Items from a dataset:
◇ ◇ ◇ ◇ ◇

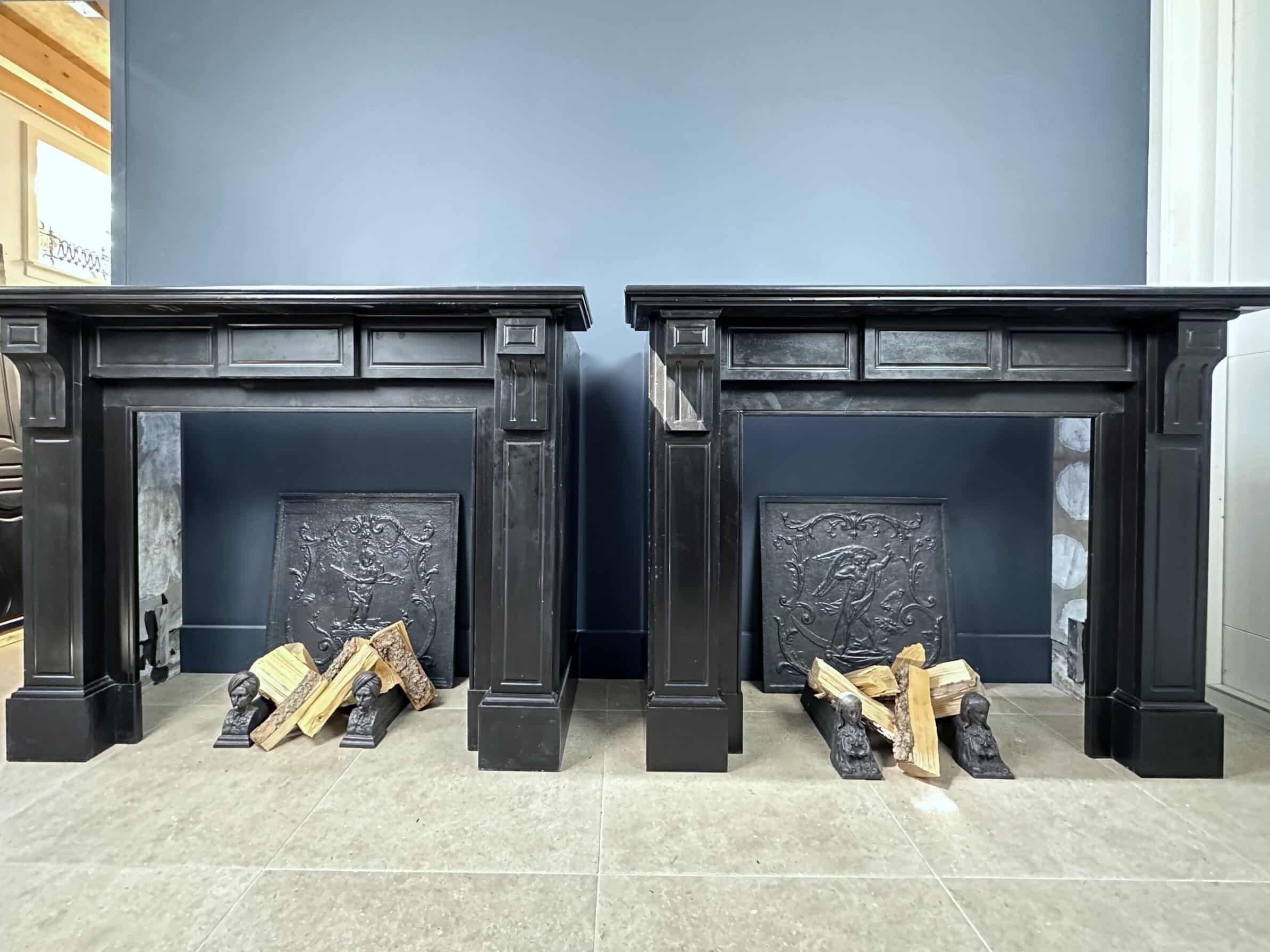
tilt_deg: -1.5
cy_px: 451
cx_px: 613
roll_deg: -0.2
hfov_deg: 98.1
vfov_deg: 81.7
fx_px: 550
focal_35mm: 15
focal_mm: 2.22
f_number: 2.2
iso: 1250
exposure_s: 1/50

◇ ◇ ◇ ◇ ◇

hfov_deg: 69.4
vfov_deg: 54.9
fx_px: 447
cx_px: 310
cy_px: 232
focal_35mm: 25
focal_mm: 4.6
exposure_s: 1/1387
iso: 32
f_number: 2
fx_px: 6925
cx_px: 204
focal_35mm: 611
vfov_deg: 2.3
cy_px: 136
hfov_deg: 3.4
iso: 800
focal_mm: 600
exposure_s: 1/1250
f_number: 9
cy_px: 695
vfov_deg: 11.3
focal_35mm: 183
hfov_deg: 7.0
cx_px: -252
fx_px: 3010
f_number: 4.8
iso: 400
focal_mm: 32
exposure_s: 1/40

◇ ◇ ◇ ◇ ◇

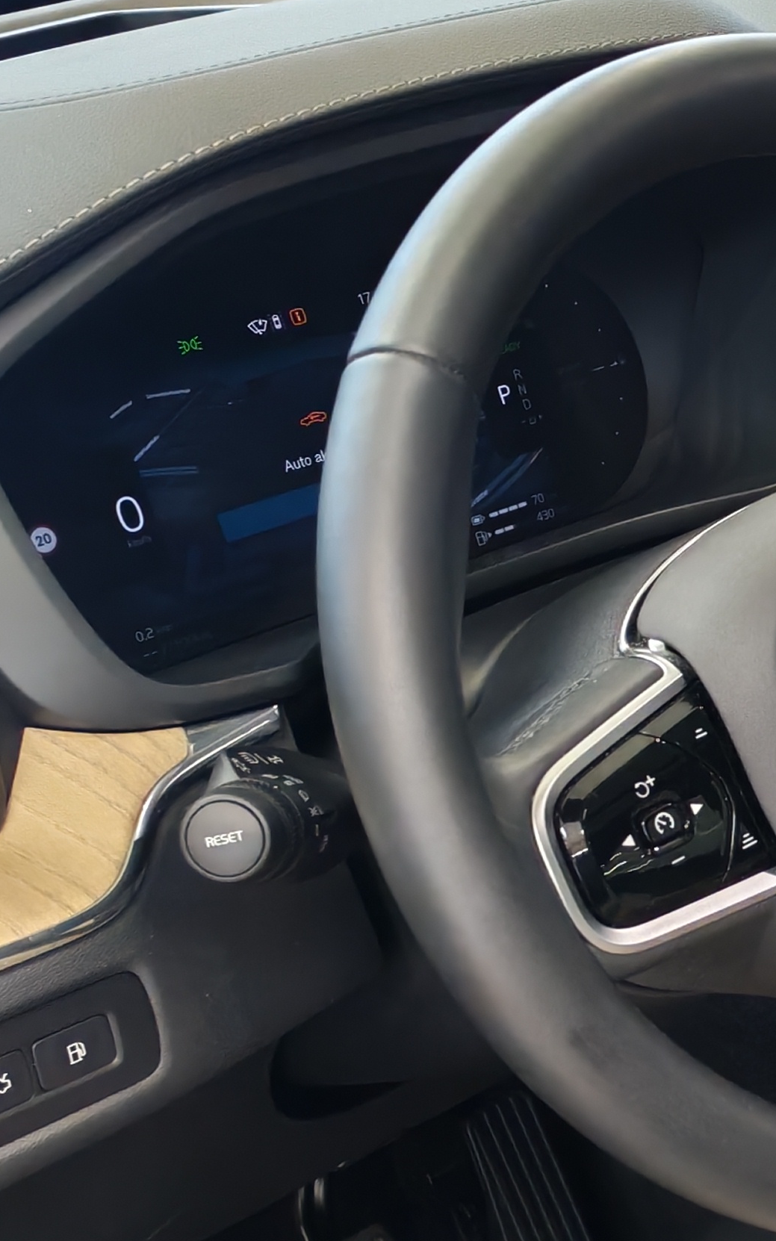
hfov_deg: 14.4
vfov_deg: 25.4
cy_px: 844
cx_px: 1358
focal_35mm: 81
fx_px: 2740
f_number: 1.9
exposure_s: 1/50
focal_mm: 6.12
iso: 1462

◇ ◇ ◇ ◇ ◇

Given the records above, restate word for word only the lines starting at the one with "fx_px: 6925" and ending at the one with "exposure_s: 1/40".

__Solved problem__:
fx_px: 6925
cx_px: 204
focal_35mm: 611
vfov_deg: 2.3
cy_px: 136
hfov_deg: 3.4
iso: 800
focal_mm: 600
exposure_s: 1/1250
f_number: 9
cy_px: 695
vfov_deg: 11.3
focal_35mm: 183
hfov_deg: 7.0
cx_px: -252
fx_px: 3010
f_number: 4.8
iso: 400
focal_mm: 32
exposure_s: 1/40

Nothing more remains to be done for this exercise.